Aim of the task =>
Scan the entries below. Return every line that includes "Egypt".

Stored records:

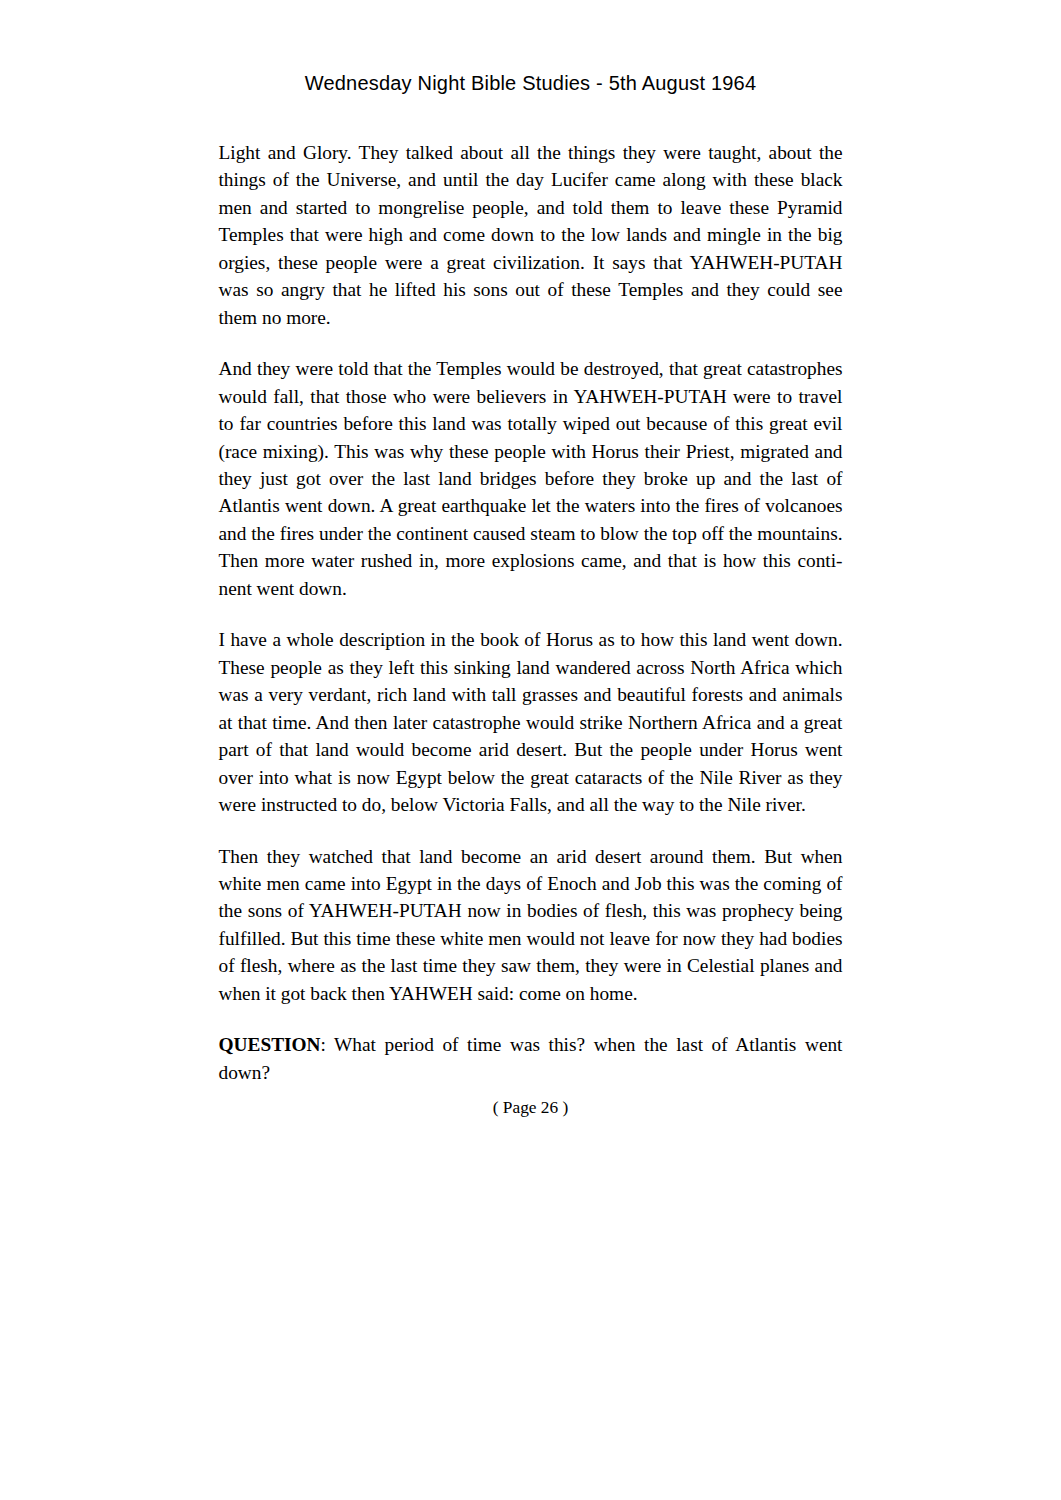Wednesday Night Bible Studies - 5th August 1964
Light and Glory. They talked about all the things they were taught, about the things of the Universe, and until the day Lucifer came along with these black men and started to mongrelise people, and told them to leave these Pyramid Temples that were high and come down to the low lands and mingle in the big orgies, these people were a great civilization. It says that YAHWEH-PUTAH was so angry that he lifted his sons out of these Temples and they could see them no more.
And they were told that the Temples would be destroyed, that great catastrophes would fall, that those who were believers in YAHWEH-PUTAH were to travel to far countries before this land was totally wiped out because of this great evil (race mixing). This was why these people with Horus their Priest, migrated and they just got over the last land bridges before they broke up and the last of Atlantis went down. A great earthquake let the waters into the fires of volcanoes and the fires under the continent caused steam to blow the top off the mountains. Then more water rushed in, more explosions came, and that is how this continent went down.
I have a whole description in the book of Horus as to how this land went down. These people as they left this sinking land wandered across North Africa which was a very verdant, rich land with tall grasses and beautiful forests and animals at that time. And then later catastrophe would strike Northern Africa and a great part of that land would become arid desert. But the people under Horus went over into what is now Egypt below the great cataracts of the Nile River as they were instructed to do, below Victoria Falls, and all the way to the Nile river.
Then they watched that land become an arid desert around them. But when white men came into Egypt in the days of Enoch and Job this was the coming of the sons of YAHWEH-PUTAH now in bodies of flesh, this was prophecy being fulfilled. But this time these white men would not leave for now they had bodies of flesh, where as the last time they saw them, they were in Celestial planes and when it got back then YAHWEH said: come on home.
QUESTION: What period of time was this? when the last of Atlantis went down?
( Page 26 )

Solution to this problem =>
I have a whole description in the book of Horus as to how this land went down. These people as they left this sinking land wandered across North Africa which was a very verdant, rich land with tall grasses and beautiful forests and animals at that time. And then later catastrophe would strike Northern Africa and a great part of that land would become arid desert. But the people under Horus went over into what is now Egypt below the great cataracts of the Nile River as they were instructed to do, below Victoria Falls, and all the way to the Nile river.
Then they watched that land become an arid desert around them. But when white men came into Egypt in the days of Enoch and Job this was the coming of the sons of YAHWEH-PUTAH now in bodies of flesh, this was prophecy being fulfilled. But this time these white men would not leave for now they had bodies of flesh, where as the last time they saw them, they were in Celestial planes and when it got back then YAHWEH said: come on home.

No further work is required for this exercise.